▶ **YOUR TASKS**
A - Return everything from "Rationale: Distribution is" down to "days of debugging." in the roadmap excerpt, copied word for word.
B - Please answer these questions from the roadmap excerpt:
(i) Which pcap version does Phase 5 use?
(ii) What packages does Phase 6 deliver for Linux?
(iii) How long does toolchain pinning take?

▶ **QUOTED PASSAGE**
===============
Phase 5: macOS Backend

Rationale: macOS is a v2 concern because it requires a fundamentally different kernel integration path (libpcap/PKTAP vs eBPF) and will provide lower-fidelity data. The platform abstraction from Phase 1 makes this possible without touching Phase 2-4 code. This phase validates that the trait boundary is truly platform-agnostic. Delivers: Basic connection monitoring on macOS (process-attributed via PKTAP), cross-platform binary, reduced-feature macOS mode documented Uses: pcap 2.3.x, PKTAP headers for PID attribution, proc_pidinfo for process names Implements: platform/macos.rs backend Avoids: macOS DTrace dead end (SIP restrictions), Network Extension Framework overkill

Phase 6: Distribution and Packaging

Rationale: Distribution is orthogonal to functionality and should come after the core product is stable and validated. Packaging decisions (Homebrew cask, .deb/.rpm, cargo-binstall) are informed by user demand. Delivers: Homebrew formula (macOS), .deb/.rpm packages (Linux), man page, CONTRIBUTING.md with toolchain setup, release binary signing Implements: Packaging scripts, GitHub release automation

Phase Ordering Rationale

• Foundation before eBPF: The platform abstraction trait is cheap to define upfront and catastrophically expensive to retrofit. Toolchain pinning takes 10 minutes and prevents days of debugging.
===============
Rows in a dataset

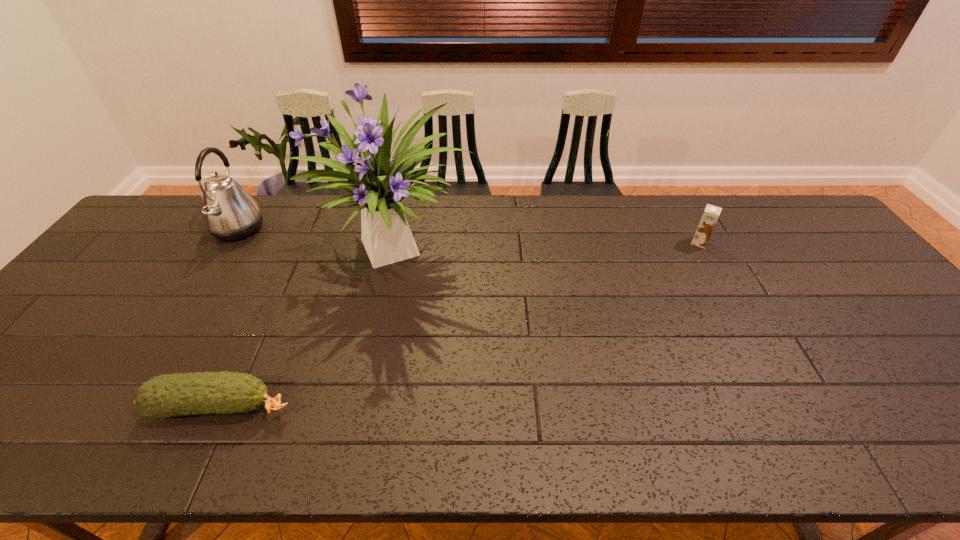
Where is `the tallest object`? The width and height of the screenshot is (960, 540). the tallest object is located at coordinates (380, 184).

At what (x,y) coordinates should I click in order to perform the action: click on kettle. Please return your answer as a coordinate pair (x, y). This screenshot has height=540, width=960. Looking at the image, I should click on (229, 212).

Where is `the second shortest object`? Image resolution: width=960 pixels, height=540 pixels. the second shortest object is located at coordinates tap(710, 216).

This screenshot has width=960, height=540. Identify the location of chocolate milk. (710, 216).

At what (x,y) coordinates should I click in order to perform the action: click on cucumber. Please return your answer as a coordinate pair (x, y). Image resolution: width=960 pixels, height=540 pixels. Looking at the image, I should click on [x=176, y=394].

Identify the location of the nearest object. (176, 394).

Locate an element on the screen. The width and height of the screenshot is (960, 540). blank space located 0.250m on the right of the flower arrangement is located at coordinates (560, 251).

Identify the location of blank area located from the spout of the second tallest object. The width and height of the screenshot is (960, 540). (296, 229).

In order to click on vacant region located on the right of the third tallest object in this screenshot , I will do `click(767, 242)`.

Where is `vacant space located 0.140m at the blossom end of the nearest object`? The image size is (960, 540). vacant space located 0.140m at the blossom end of the nearest object is located at coordinates (358, 407).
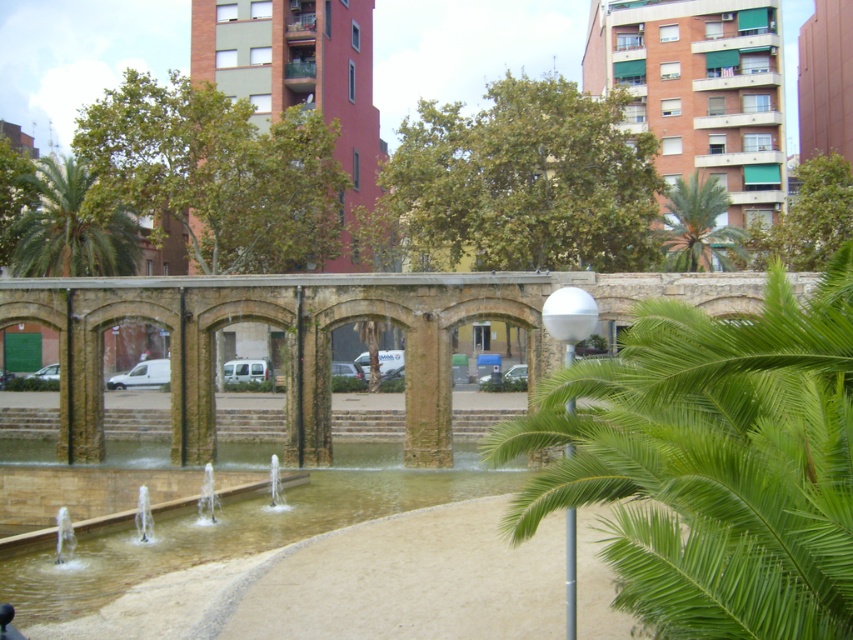
You are standing at the entrance of the park and want to find the clear water at center. According to the coordinates provided, in which direction should you walk from your current position to reach it?

The clear water at center is located at point coordinates, so you should walk towards the center of the park from the entrance to reach it.

You are a landscape architect designing a new park layout. You need to place a new statue exactly halfway between the green leafy palm tree at center and the green leafy palm tree at upper right. Which palm tree will the statue be closer to?

The statue will be closer to the green leafy palm tree at center because it is smaller and therefore positioned closer to the center of the scene compared to the larger palm tree at upper right.

You are a visitor in the park and want to take a photo of both the green leafy palm tree at center and the green leafy palm tree at upper right. Which palm tree should you stand closer to in order to capture both in the same frame?

Since the green leafy palm tree at center is shorter than the green leafy palm tree at upper right, you should stand closer to the green leafy palm tree at center to ensure both are visible in the frame.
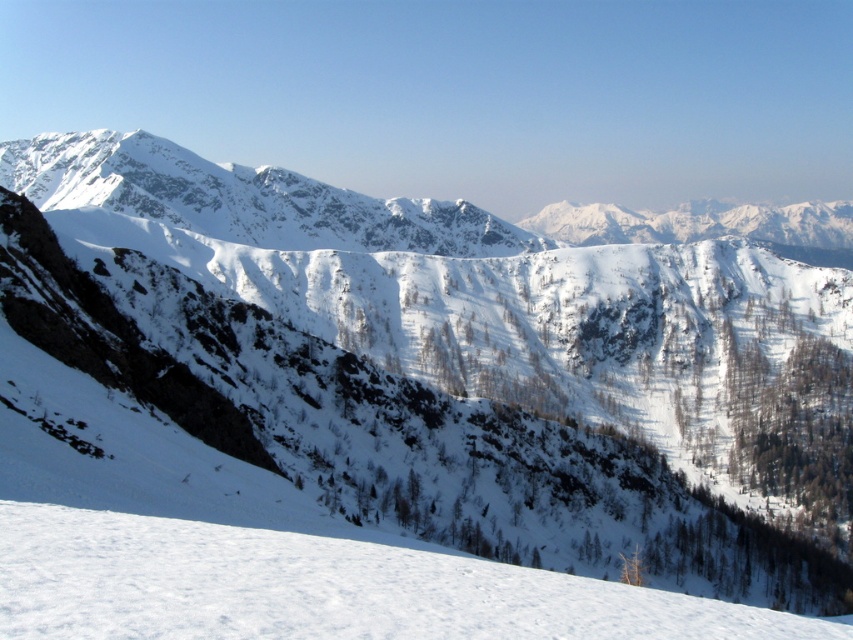
Does white snow at lower center appear on the right side of white snow-covered mountain range at upper center?

Incorrect, white snow at lower center is not on the right side of white snow-covered mountain range at upper center.

Which is above, white snow at lower center or white snow-covered mountain range at upper center?

white snow-covered mountain range at upper center

Is point (762, 614) closer to viewer compared to point (178, 193)?

Yes, it is in front of point (178, 193).

Identify the location of white snow at lower center. The height and width of the screenshot is (640, 853). (318, 588).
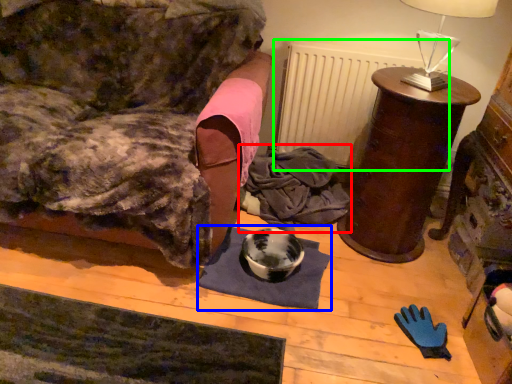
Question: Considering the real-world distances, which object is farthest from clothing (highlighted by a red box)? mat (highlighted by a blue box) or radiator (highlighted by a green box)?

Choices:
 (A) mat
 (B) radiator

Answer: (A)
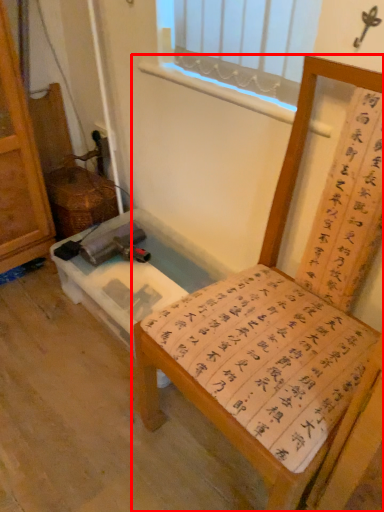
Question: From the image's perspective, where is furniture (annotated by the red box) located in relation to vanity in the image?

Choices:
 (A) below
 (B) above

Answer: (A)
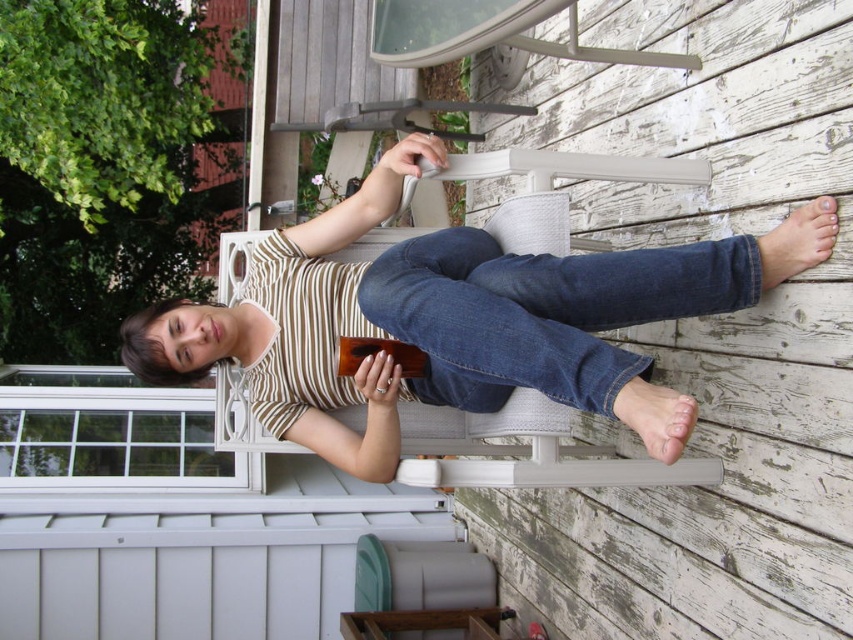
Who is positioned more to the left, striped cotton shirt at center or denim at lower right?

striped cotton shirt at center is more to the left.

Can you confirm if striped cotton shirt at center is thinner than denim at lower right?

In fact, striped cotton shirt at center might be wider than denim at lower right.

Is point (434, 252) positioned before point (543, 273)?

No.

Find the location of a particular element. The width and height of the screenshot is (853, 640). striped cotton shirt at center is located at coordinates (456, 321).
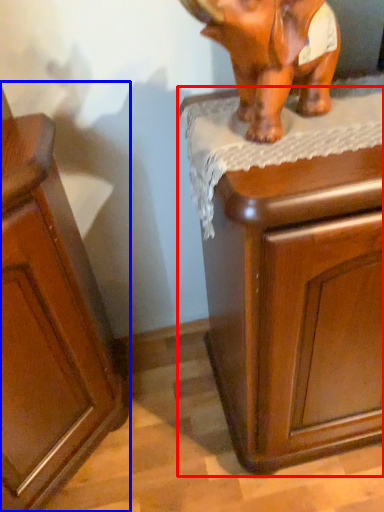
Question: Which object is further to the camera taking this photo, chest of drawers (highlighted by a red box) or cabinetry (highlighted by a blue box)?

Choices:
 (A) chest of drawers
 (B) cabinetry

Answer: (A)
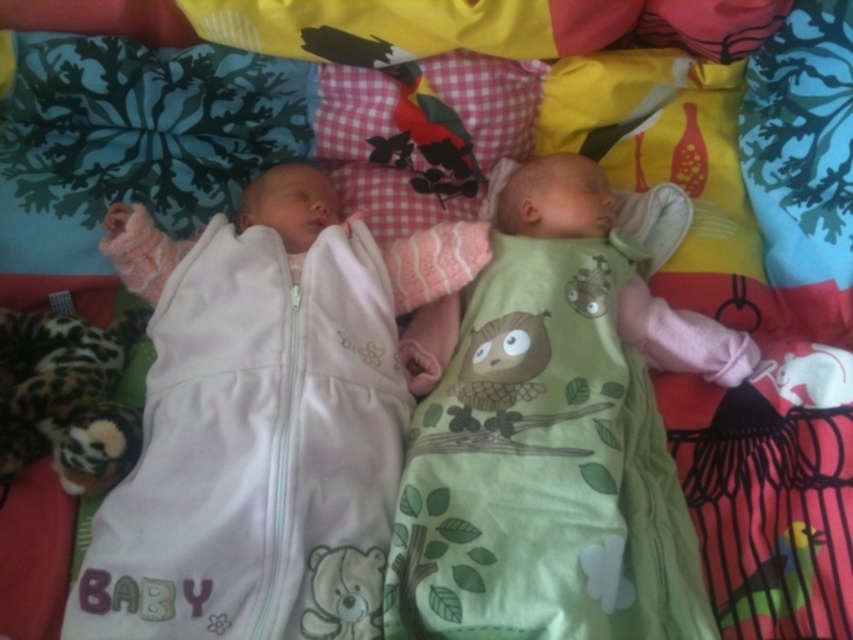
You are a childcare worker observing two babies lying on a bedspread. You need to determine which baby is taller. The babies are the green soft baby at center and the white soft baby sleeping bag at left. Which one is taller?

The green soft baby at center is taller than the white soft baby sleeping bag at left according to the description.

You are a caregiver looking after two babies on a bedspread with nature designs. You need to check if the green soft baby at center is lying on top of the white soft baby sleeping bag at left. Can you confirm this?

The green soft baby at center is positioned over white soft baby sleeping bag at left, so yes, the green soft baby at center is lying on top of the white soft baby sleeping bag at left.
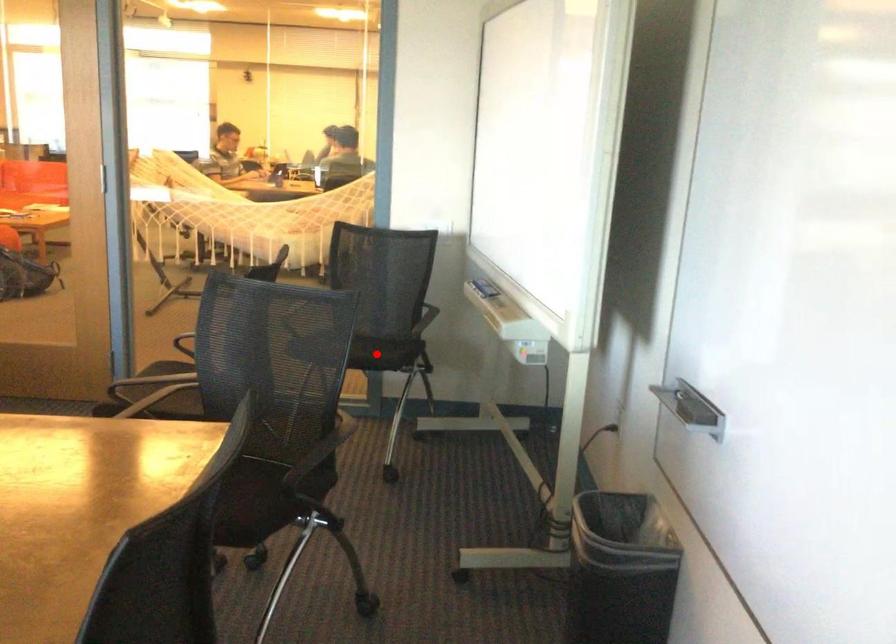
===============
▶ **ANSWERS TO EACH TASK**
A -
Rationale: Distribution is orthogonal to functionality and should come after the core product is stable and validated. Packaging decisions (Homebrew cask, .deb/.rpm, cargo-binstall) are informed by user demand. Delivers: Homebrew formula (macOS), .deb/.rpm packages (Linux), man page, CONTRIBUTING.md with toolchain setup, release binary signing Implements: Packaging scripts, GitHub release automation

Phase Ordering Rationale

• Foundation before eBPF: The platform abstraction trait is cheap to define upfront and catastrophically expensive to retrofit. Toolchain pinning takes 10 minutes and prevents days of debugging.

B -
(i) pcap 2.3.x
(ii) .deb/.rpm packages
(iii) 10 minutes